Thanks for the pix, and I can say all three ladies looked lovely that night, and Cara was awesome on the dancefloor, too.
Ahem. A few important points.
1) When Elena says I (Cara) am to her left, she means on the left side of the picture as you look at it. As we stood, I was to her right. 🙂
2) I’m not really as big as that picture makes me look, Mom!!! Honest!!! I’ve been eating my vegetables (potatoes count, right?) and exercising (once a month) and I don’t eat out more than ten times a week!!! I’m much thinner than I look there — it’s the waist thing!!! I blame empire gowns, which penalize women with waists!!! (As to why my hair looks so bad — sorry, Mom, the fault is all mine.)
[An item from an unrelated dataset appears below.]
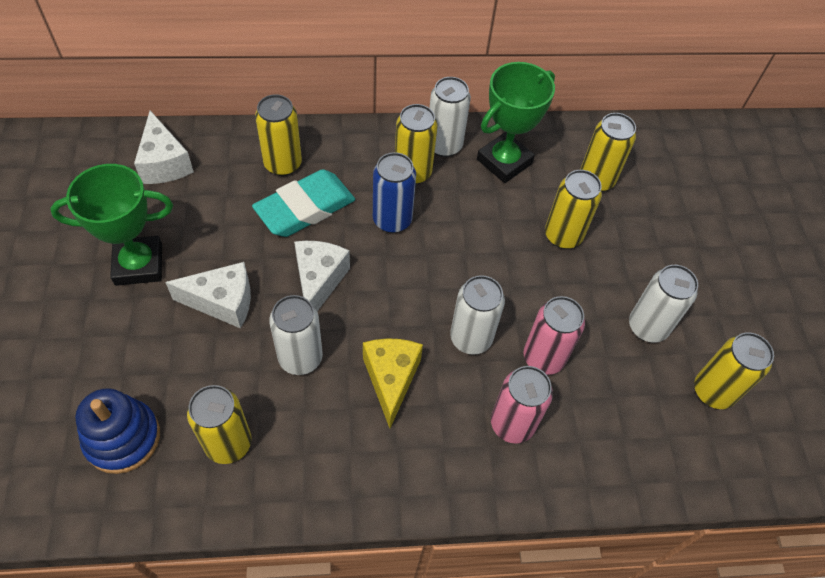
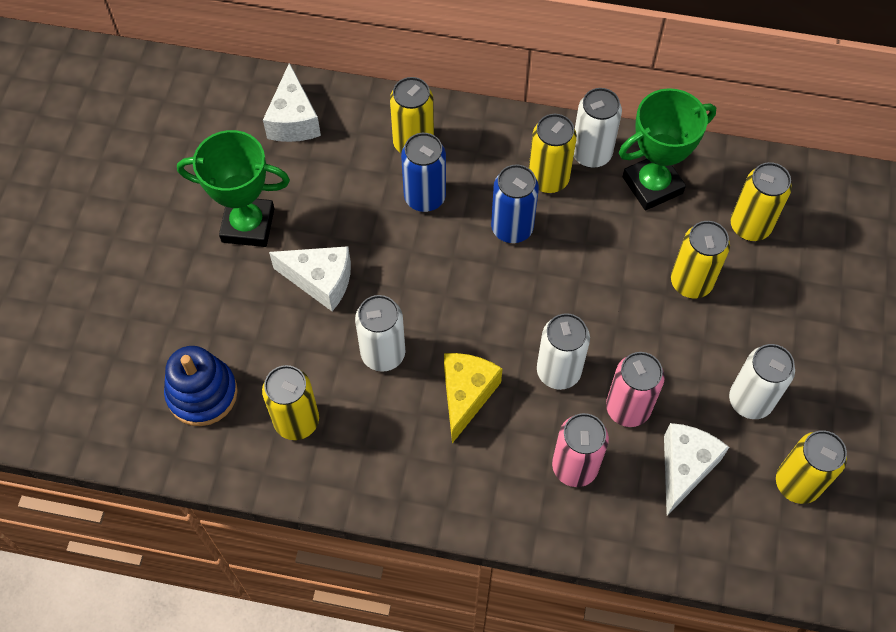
camera: 20 degrees right, 5 degrees up
(305, 208) = (425, 197): turquoise eraser -> blue can
(318, 281) = (419, 279): white cheese -> white cheese (684, 468)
3) Thank you, Megan and Elena, for saying such kind things about my dancing! I have a good head for dance figures, though as far as grace goes I think I’m average. (Yes, Mom, as far as posture goes, I’m terrible! But that’s why I became a writer!!!!)
Cara
But cute. Yes, definitely cute.
Todd-who-knows-his-left-from-his-right-about-half-the-time
Oh, and Cara’s Mom? Cara is way, way thinner than that, those Empire waist gowns look best on people who have plenty of chest action and not always so much waist definition.
I would’ve been a dud in the Regency, that’s for sure.
Thank you, Megan! You’re my new favorite person! (BTW, the check is in the mail.) 🙂
Cara
I love the picture! I have some from a previous year, too, the last conference in New York I think. “Reggie” made his appearance at that one–man, what an alter ego he is! And a terrible flirt!!! 😉
Laurie
Terrible flirt indeed! Sir Reggie had HOW many fiancees by the end of the night??? 🙂
Cara
Ahem, madam, I have had one and only one fiancee in my long, glorious reign on the ton, and that is the delightful Miss Kristen Skold. She used to room with my alter-ego Regina Scott, and one night before the soiree all her other roommates were out. She had to be pinned into her gown, a laborious process that required her to flip her skirts up over her head. As she had left her ladies maid somewhere inconvenient, what could I do but assist? Just as the last pin was slipping into place, the door burst open! There I stood, in all my manly glory, fingers inexplicably up my lady’s gown. Ah, well, what can a gentleman do but propose?
However, when she lost her fortune of chocolate coins at the gaming tables, I drew the line. A gentleman like myself needs a lady with a certain amount of assets.
And I find you all delightful. Long live the Regency!